We combined in vitro assays with computational approaches to systematically explore the differential sensitivity to cilengitide and resistance mechanisms. We tested an additional pan-ITGAV inhibitor (GLPG0187) to determine how generalizable our findings on cilengitide sensitivity might be to integrin inhibition. ITGB4, ITGA3, and ITGA6 knockdown experiments assessed the importance of integrin monomers in cell attachment during cilengitide treatment. Additionally, we explored the role of extracellular matrix (ECM) proteins in cilengitide response by performing cell replating experiments and by culturing on collagen, fibronectin, or laminin coated plates.

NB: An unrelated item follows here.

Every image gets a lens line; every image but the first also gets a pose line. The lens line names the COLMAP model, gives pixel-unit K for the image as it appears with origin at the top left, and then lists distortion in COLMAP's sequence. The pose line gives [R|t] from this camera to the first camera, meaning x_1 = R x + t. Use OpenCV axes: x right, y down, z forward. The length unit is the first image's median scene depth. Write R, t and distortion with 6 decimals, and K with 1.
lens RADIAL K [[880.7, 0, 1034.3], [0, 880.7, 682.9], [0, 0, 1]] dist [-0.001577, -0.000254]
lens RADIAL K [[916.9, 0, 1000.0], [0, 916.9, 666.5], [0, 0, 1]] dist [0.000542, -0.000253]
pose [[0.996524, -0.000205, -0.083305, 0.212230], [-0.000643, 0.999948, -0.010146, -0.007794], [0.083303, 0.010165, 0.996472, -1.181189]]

We discovered that cell-derived ECM modulates cilengitide sensitivity and exogenous fibronectin addition conferred resistance to all sensitive TNBC cell lines, though fibronectin expression did not correlate with sensitivity. Instead, elevated overall integrin protein levels, not specific integrins, in TNBC cells positively correlated with resistance. This suggested that high pan-integrin expression promotes cilengitide resistance. Thus, we tested cilengitide in six luminal breast cancer cell lines (which have low integrin levels); all were sensitive. Also, pan-ITGAV inhibitor, GLPG0187, showed the same sensitivity profile across our TNBC cell lines, suggesting our findings apply to other integrin inhibitors.

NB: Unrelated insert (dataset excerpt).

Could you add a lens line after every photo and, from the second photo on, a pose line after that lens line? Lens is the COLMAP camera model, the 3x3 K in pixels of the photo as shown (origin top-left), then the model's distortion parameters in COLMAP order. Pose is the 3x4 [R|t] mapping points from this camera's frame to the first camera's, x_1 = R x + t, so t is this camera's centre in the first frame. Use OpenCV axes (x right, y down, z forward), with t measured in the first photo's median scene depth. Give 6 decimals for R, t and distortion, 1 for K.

Integrin inhibitors are appealing candidates to pursue as anti-cancer drugs because they are generally well-tolerated, but their efficacy is mixed, possibly due to the absence of predictive markers. Cilengitide induces death in breast cancer cells with low integrin abundance, where complementary ECM promotes survival. Thus, integrin inhibition in breast cancer warrants further study.

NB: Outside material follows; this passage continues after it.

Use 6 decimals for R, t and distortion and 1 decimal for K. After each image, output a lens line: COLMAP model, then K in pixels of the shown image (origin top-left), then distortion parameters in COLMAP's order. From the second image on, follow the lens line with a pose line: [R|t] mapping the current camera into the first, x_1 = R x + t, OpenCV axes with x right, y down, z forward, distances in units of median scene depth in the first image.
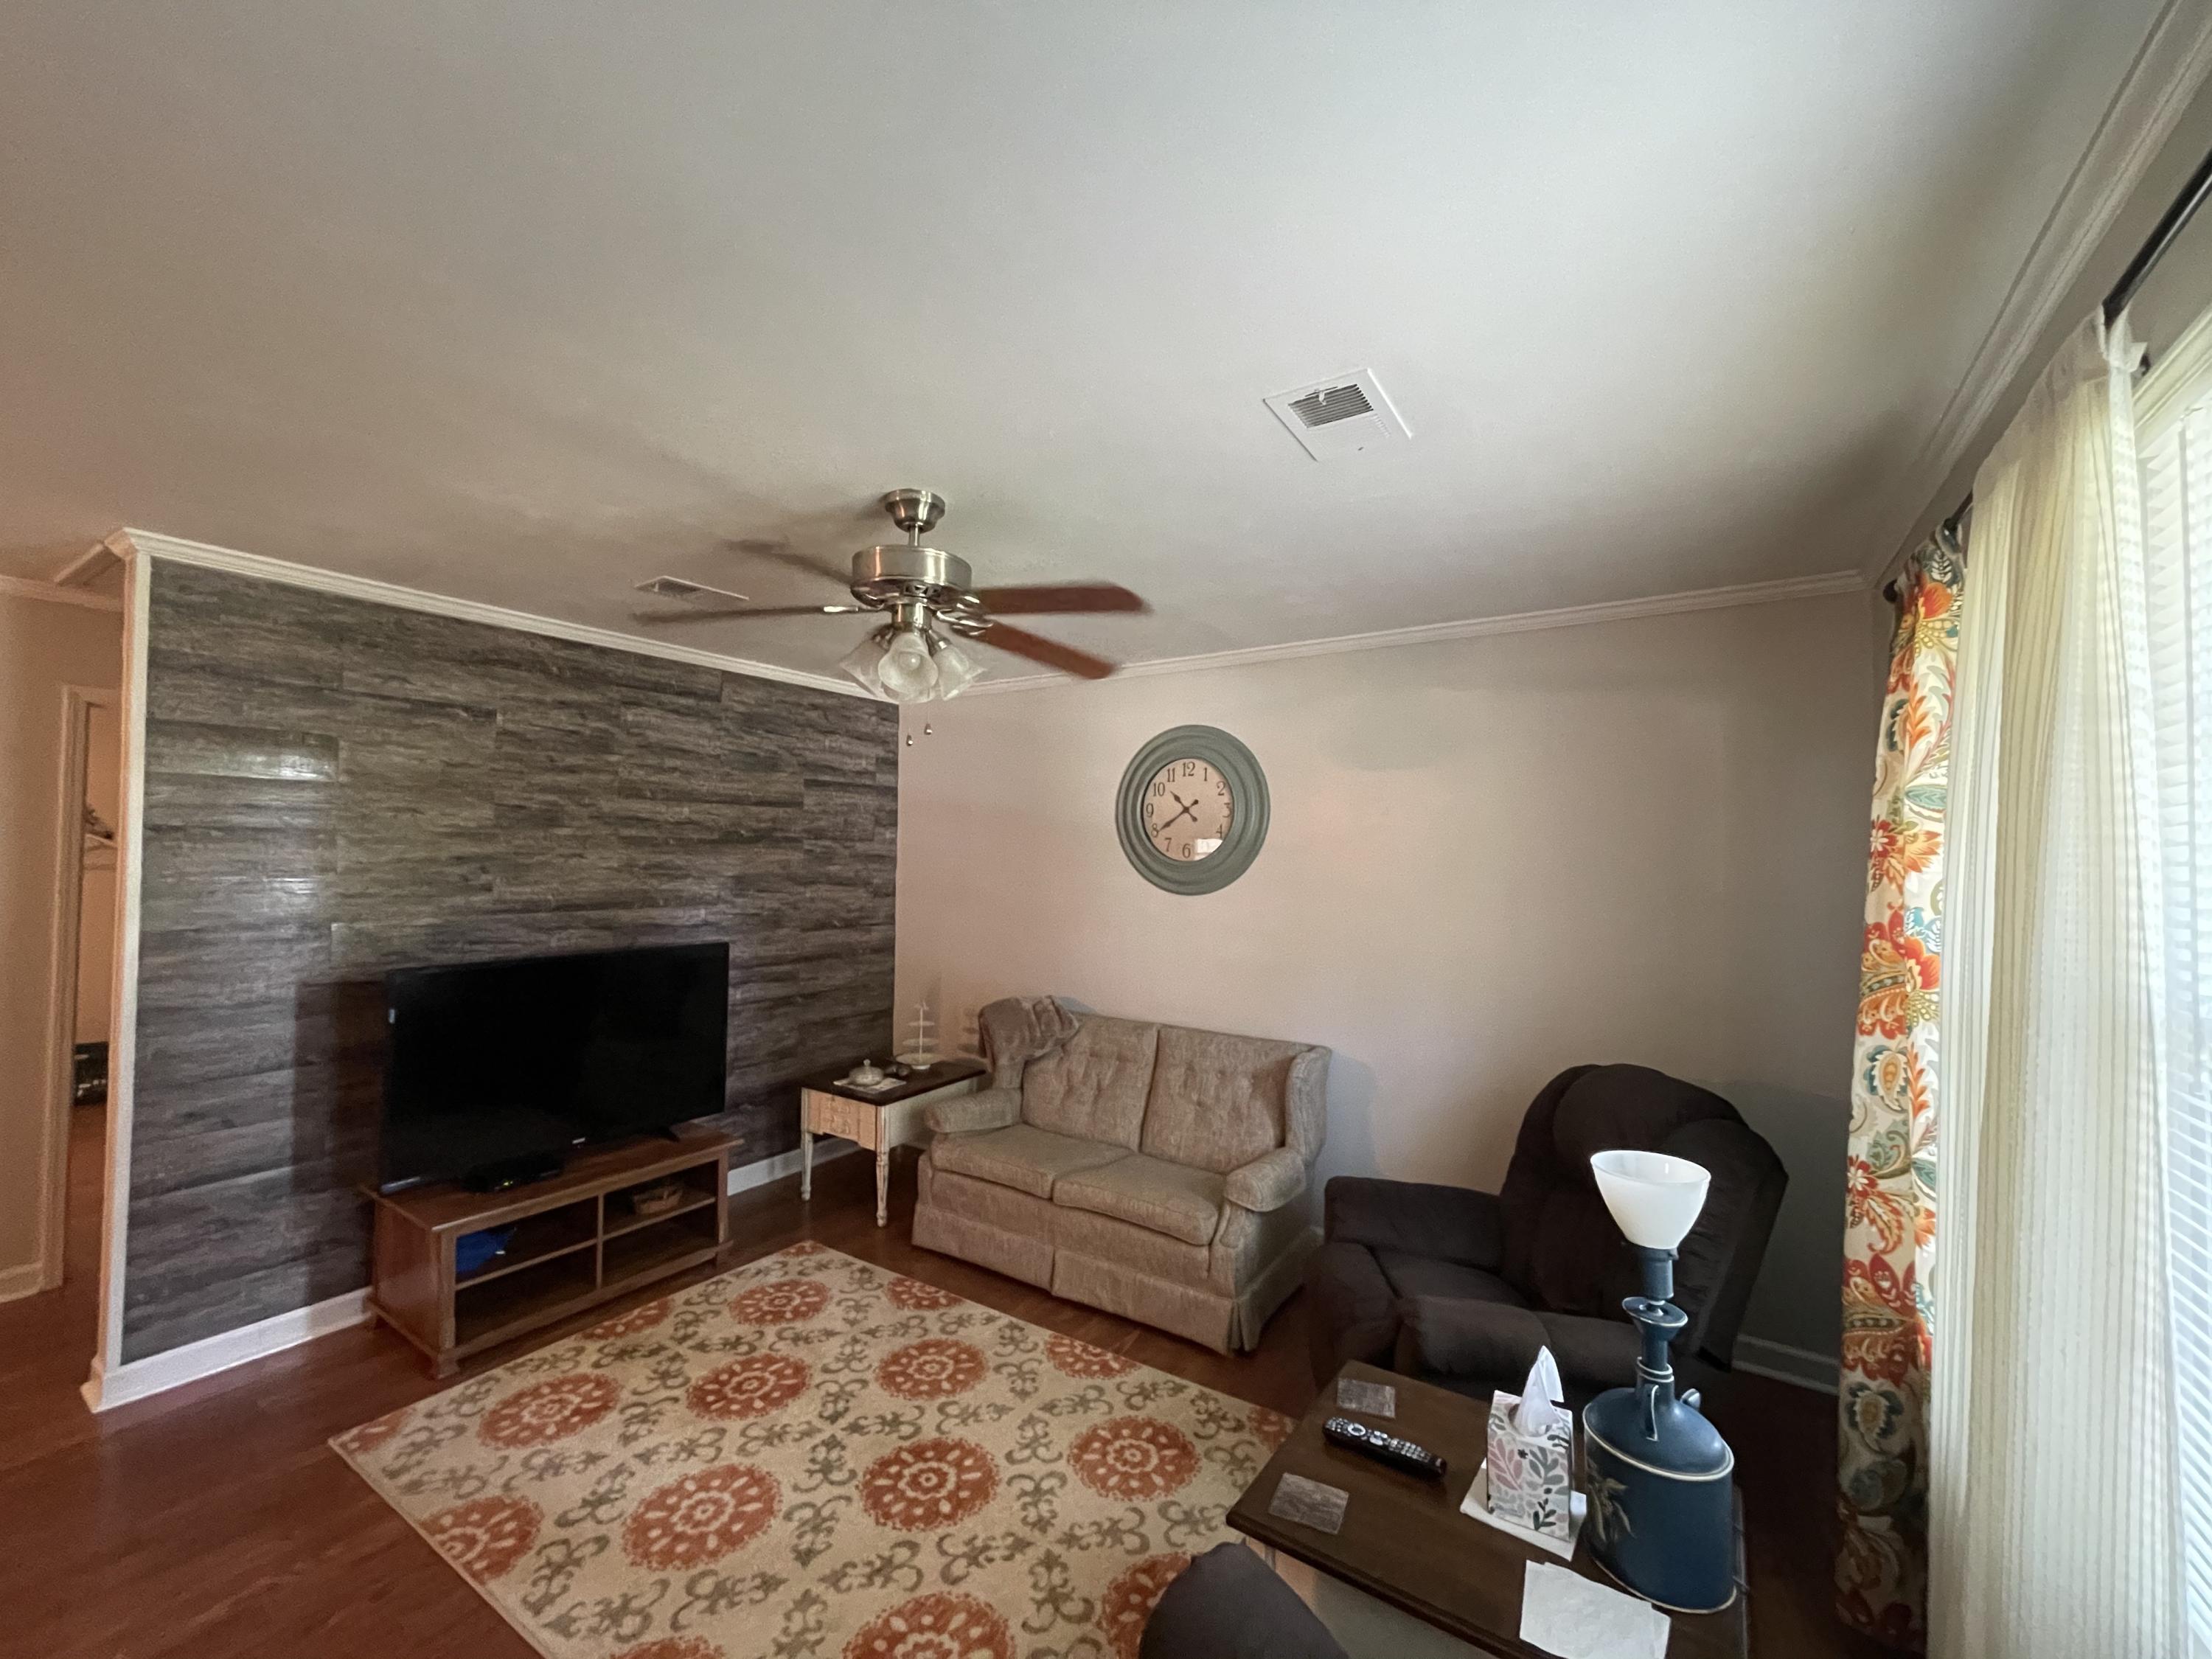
lens RADIAL K [[886.7, 0, 1094.2], [0, 886.7, 823.4], [0, 0, 1]] dist [-0.000363, 0.000119]
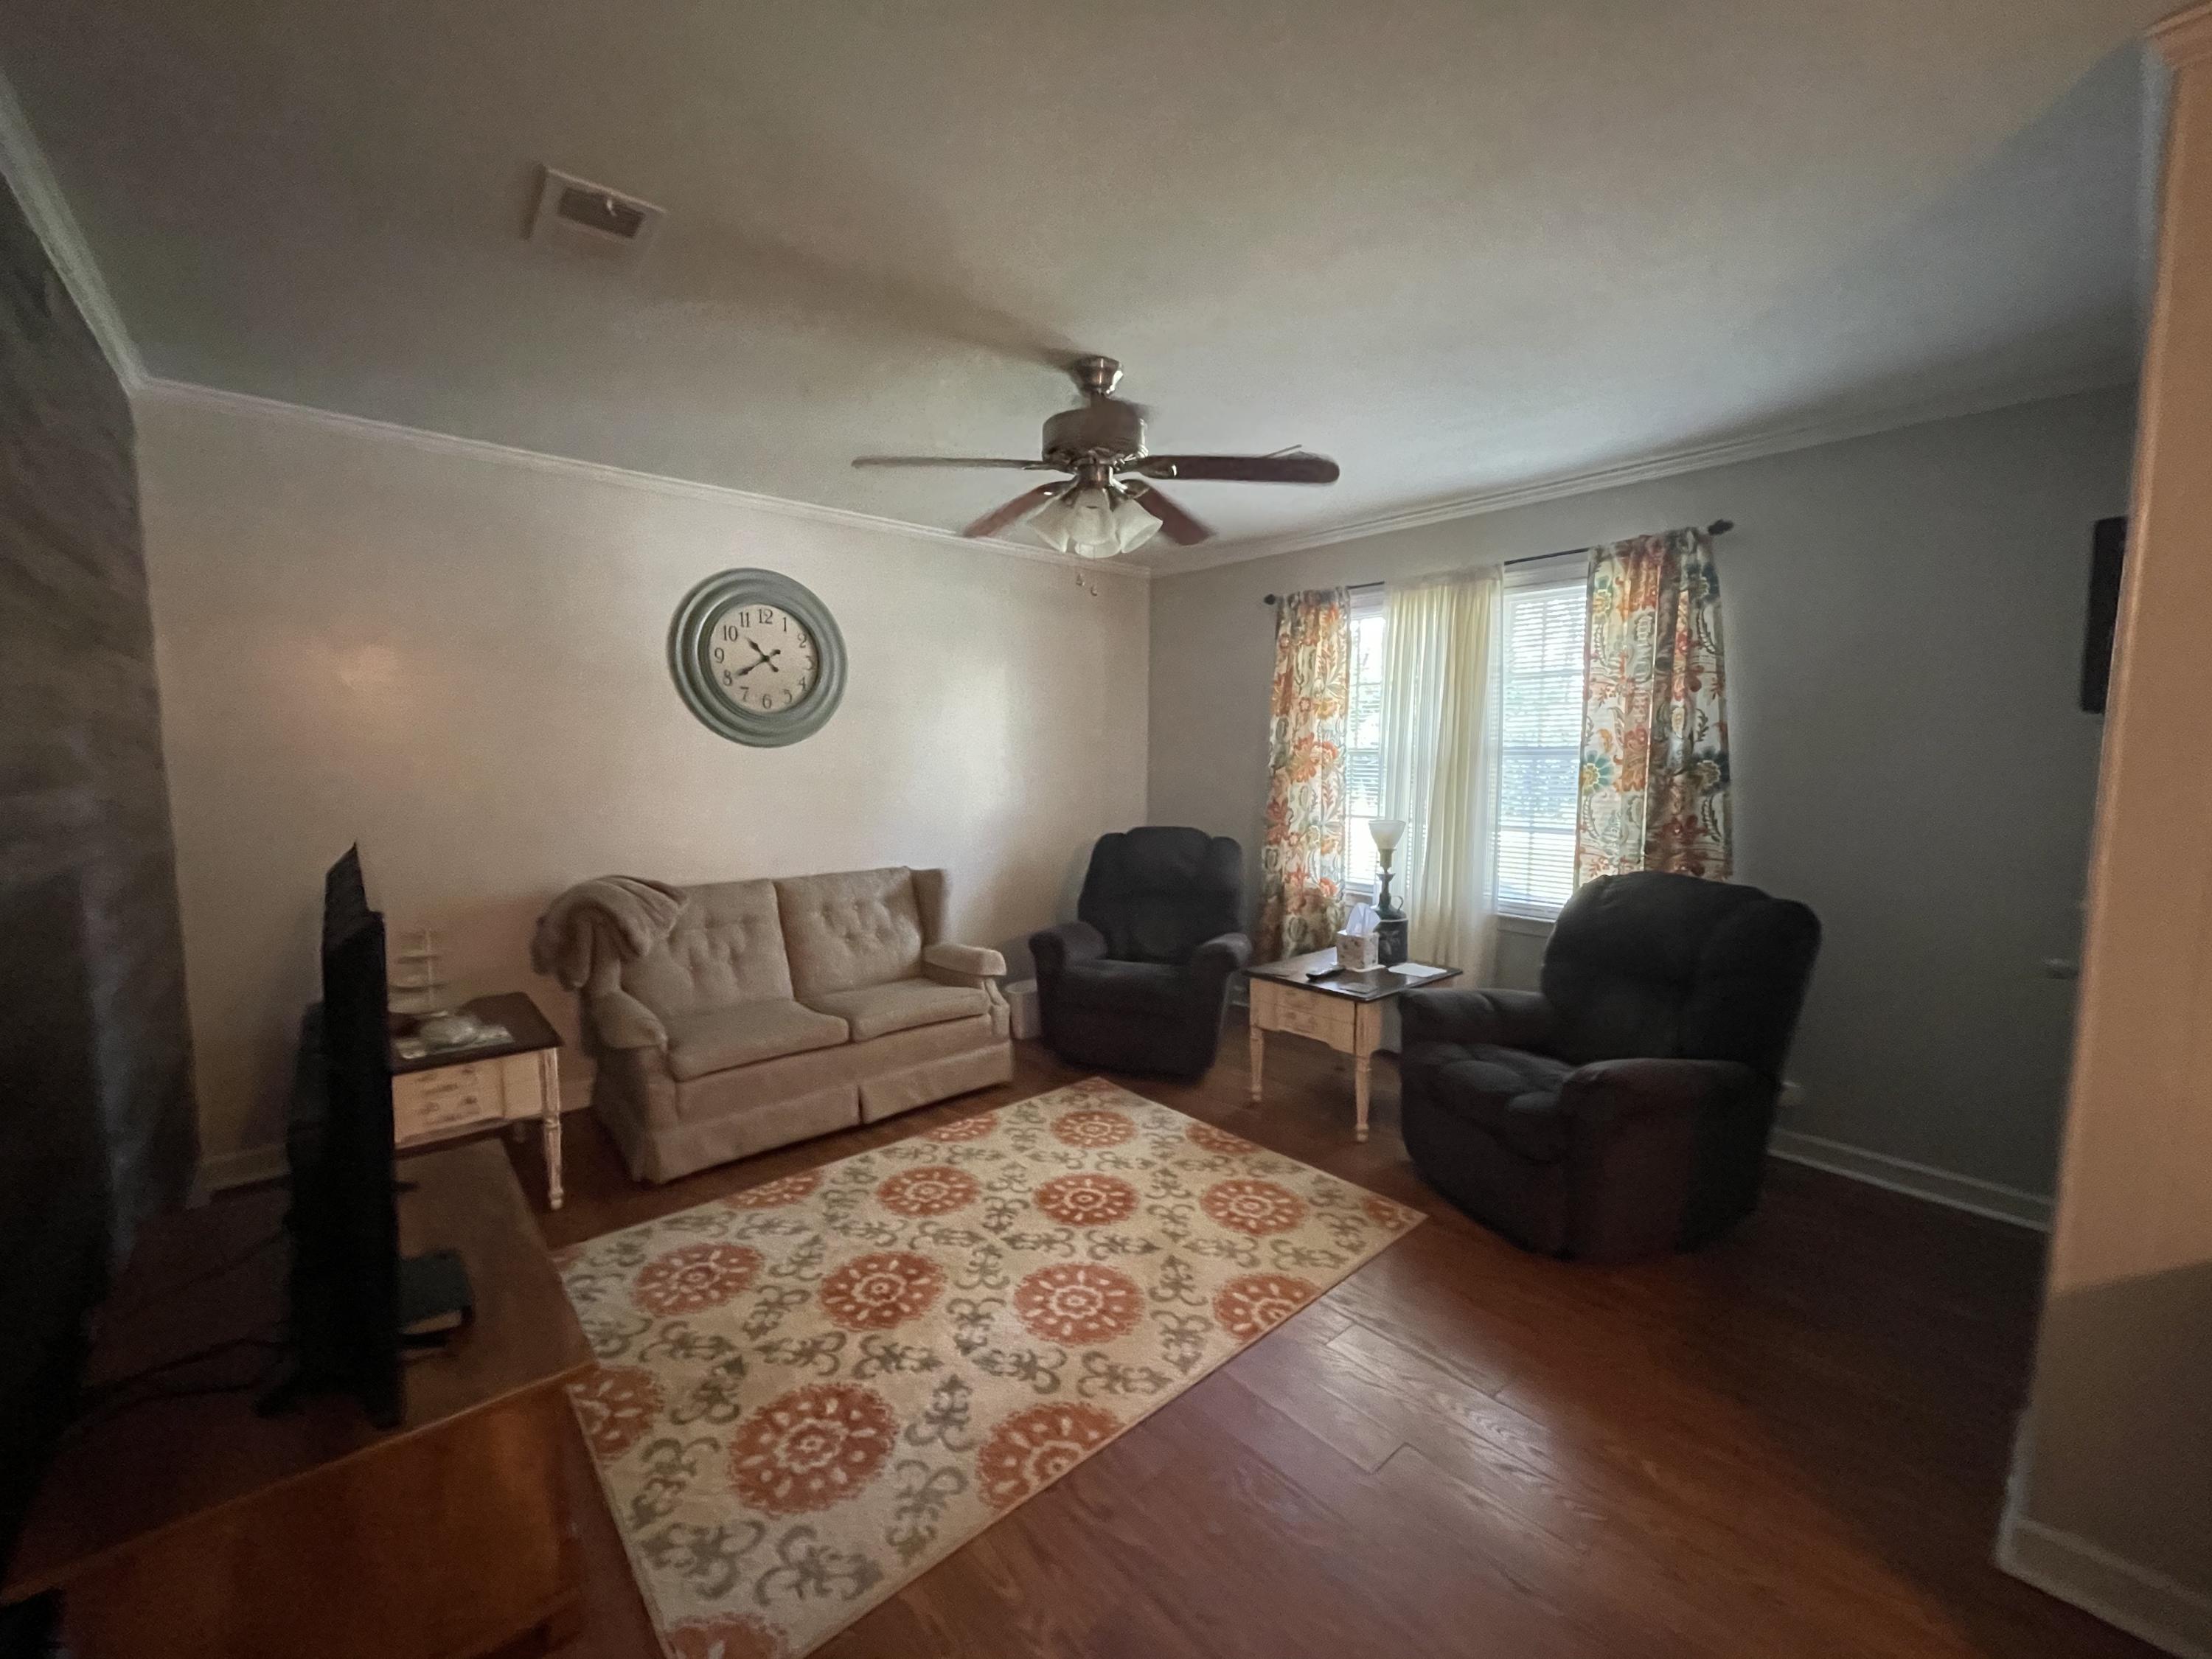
lens RADIAL K [[886.7, 0, 1094.2], [0, 886.7, 823.4], [0, 0, 1]] dist [-0.000363, 0.000119]
pose [[0.274321, -0.102932, 0.956113, -1.142670], [-0.046704, 0.991656, 0.120159, 0.046101], [-0.960503, -0.077617, 0.267225, 0.586994]]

三阴性乳腺癌(TNBC)的治疗选择有限,患者预后较差。在此,我们试图确定针对TNBC脆弱性的药物,并了解这些反应背后的生物学机制。我们分析了布罗德研究所的DepMap以确定复发性TNBC脆弱性,并对一组多达8种TNBC细胞系中与脆弱性相关的通路进行了45种化合物的筛选。我们鉴定出一组对ITGAV有脆弱性且对西仑吉肽(一种靶向ITGAV:ITGB3和ITGAV:ITGB5的整合素抑制剂)具有不同敏感性的细胞系。接下来,我们试图了解西仑吉肽耐药性和反应生物标志物。针对整合素的临床试验仍在招募患者,因此有必要了解这些药物如何影响肿瘤。
我们将体外试验与计算方法相结合,系统地探索对西仑吉肽的不同敏感性和耐药机制。我们测试了另一种泛ITGAV抑制剂(GLPG0187),以确定我们关于西仑吉肽敏感性的发现对整合素抑制的普遍适用性。ITGB4、ITGA3和ITGA6基因敲低实验评估了整合素单体在西仑吉肽治疗期间细胞附着中的重要性。此外,我们通过进行细胞重铺板实验以及在胶原蛋白、纤连蛋白或层粘连蛋白包被的平板上培养,探索了细胞外基质(ECM)蛋白在西仑吉肽反应中的作用。
我们发现细胞衍生的ECM调节西仑吉肽敏感性,添加外源性纤连蛋白可使所有敏感的TNBC细胞系产生耐药性,尽管纤连蛋白表达与敏感性无关。相反,TNBC细胞中整体整合素蛋白水平升高(而非特定整合素)与耐药性呈正相关。这表明高泛整合素表达促进西仑吉肽耐药。因此,我们在六种管腔型乳腺癌细胞系(整合素水平低)中测试了西仑吉肽;所有细胞系均敏感。此外,泛ITGAV抑制剂GLPG0187在我们的TNBC细胞系中显示出相同的敏感性特征,表明我们的发现适用于其他整合素抑制剂。
整合素抑制剂作为抗癌药物很有吸引力,因为它们通常耐受性良好,但其疗效参差不齐,可能是由于缺乏预测性标志物。西仑吉肽可诱导整合素丰度低的乳腺癌细胞死亡,而互补的ECM可促进其存活。因此,乳腺癌中的整合素抑制值得进一步研究。